Gestion de la mobilité
Dans les villes densément peuplées, la concurrence s’accroît pour accéder à des emplacements comme les parkings, stations de taxis, arrêts de bus, zones de livraison, pistes cyclables, etc. À ce pêle-mêle, les gestionnaires de la mobilité doivent maintenant ajouter des aires de décollage et d’atterrissage, à savoir des vertiports. Comment sera géré l’accès ? Et qui s’occupera de l’espace entre les bâtiments et la route, à savoir les trottoirs et leurs bordures ? L’AAM ajoute un niveau supplémentaire de complexité, soulignant ainsi la nécessité d’identifier les actifs en jeu et de définir des règles d’utilisation et de gouvernance partagées. Les utilisateurs devront recevoir des informations/données via des plateformes et des interfaces de programmation d’application (API).
Informations et systèmes
Aujourd’hui, les applications de mobilité sont facilitées par des plateformes de données ouvertes publiques (comme le fait le gouvernement français) et privées (par exemple Google) qui fournissent des API d’accès. Les applications de transport (par exemple Google Maps, Citymapper, Moovit) peuvent ensuite proposer des services de mobilité aux utilisateurs finaux.
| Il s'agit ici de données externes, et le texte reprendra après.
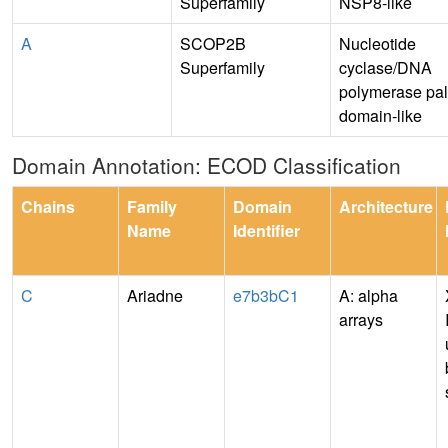
Superfamily
NSP8-like
A
SCOP2B
Nucleotide
Superfamily
cyclase/DNA
polymerase pa
domain-like
Domain Annotation: ECOD Classification
Chains
Family
Domain
Architecture
Name
Identifier
C
Ariadne
e7b3bC1
A: alpha
arrays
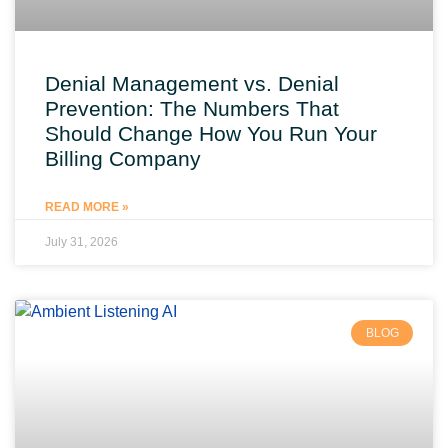
Denial Management vs. Denial
Prevention: The Numbers That
Should Change How You Run Your
Billing Company
READ MORE »
July 31, 2026
BLOG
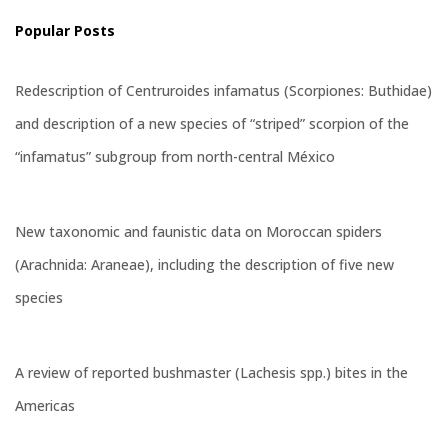
Popular Posts
Redescription of Centruroides infamatus (Scorpiones: Buthidae)
and description of a new species of “striped” scorpion of the
“infamatus” subgroup from north-central México
New taxonomic and faunistic data on Moroccan spiders
(Arachnida: Araneae), including the description of five new
species
A review of reported bushmaster (Lachesis spp.) bites in the
Americas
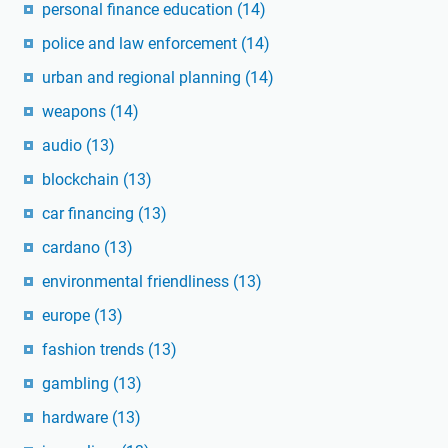
personal finance education
(14)
police and law enforcement
(14)
urban and regional planning
(14)
weapons
(14)
audio
(13)
blockchain
(13)
car financing
(13)
cardano
(13)
environmental friendliness
(13)
europe
(13)
fashion trends
(13)
gambling
(13)
hardware
(13)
L’AAM peut-elle s’intégrer à ce monde ouvert ? Les données d’AAM ne concernent pas que la gestion du trafic ; elles incluent également les liaisons avec d’autres moyens de transport, les frais de déplacement, les délais d’attente aux vertiports, etc. L’AAM devra donc être développée ou intégrée aux applications de transport destinées aux habitants et/ou à des tiers, et les systèmes de gestion du trafic devront être intégrés aux systèmes de transport intelligent (ITS) des autorités de transport. Un outil pourrait s’avérer utile, à savoir le MDS (Mobility Data Specification), un outil numérique et une démarche de standardisation qui permet aux villes de mieux gérer les transports en normalisant la communication et le partage de données entre les villes et les prestataires privés de services de mobilité. Pou réaliser tout cela, il sera essentiel de définir une gouvernance et une architecture des données.
Schéma directeur
L’intégration de l’AAM dans les villes est une question complexe, car la mobilité urbaine est complexe. L’industrie aéronautique ne peut pas travailler sur l’AAM de manière isolée. C’est pourquoi il est capital de comprendre les concepts d’urbanisme et de mobilité. Les concepts de conception axée sur les flux de transport, de gestion de l’espace public et de mobilité en tant que service (MaaS) font partie intégrante de la solution d’intégration, et la mise en œuvre d’un plan directeur de la mobilité est un facteur clé de réussite. Cela implique d’adopter une approche globale et pluridisciplinaire, d’établir un cadre commun pour tous les modes de transport, d’identifier les parties prenantes et d’organiser la gouvernance.
La voie à suivre
L’intégration de l’AAM dans les villes intelligentes est synonyme de transformation majeure pour le transport et le développement urbain. En adoptant des technologies de pointe et en encourageant la collaboration, les villes peuvent tirer parti de l’AAM pour améliorer la mobilité, la connectivité et la qualité de vie globale de leurs habitants. Des villes nouvelles comme NEOM en Arabie Saoudite, Dubaï dans les E.A.U. et Nusantara, capitale de l’Indonésie, ont toutes intégré la mobilité aérienne à leur schéma directeur de la mobilité. Voilà la voie à suivre : une approche descendante qui s’attaque à la question de la complexité et qui fait dialoguer efficacement aviation, urbanisme et mobilité.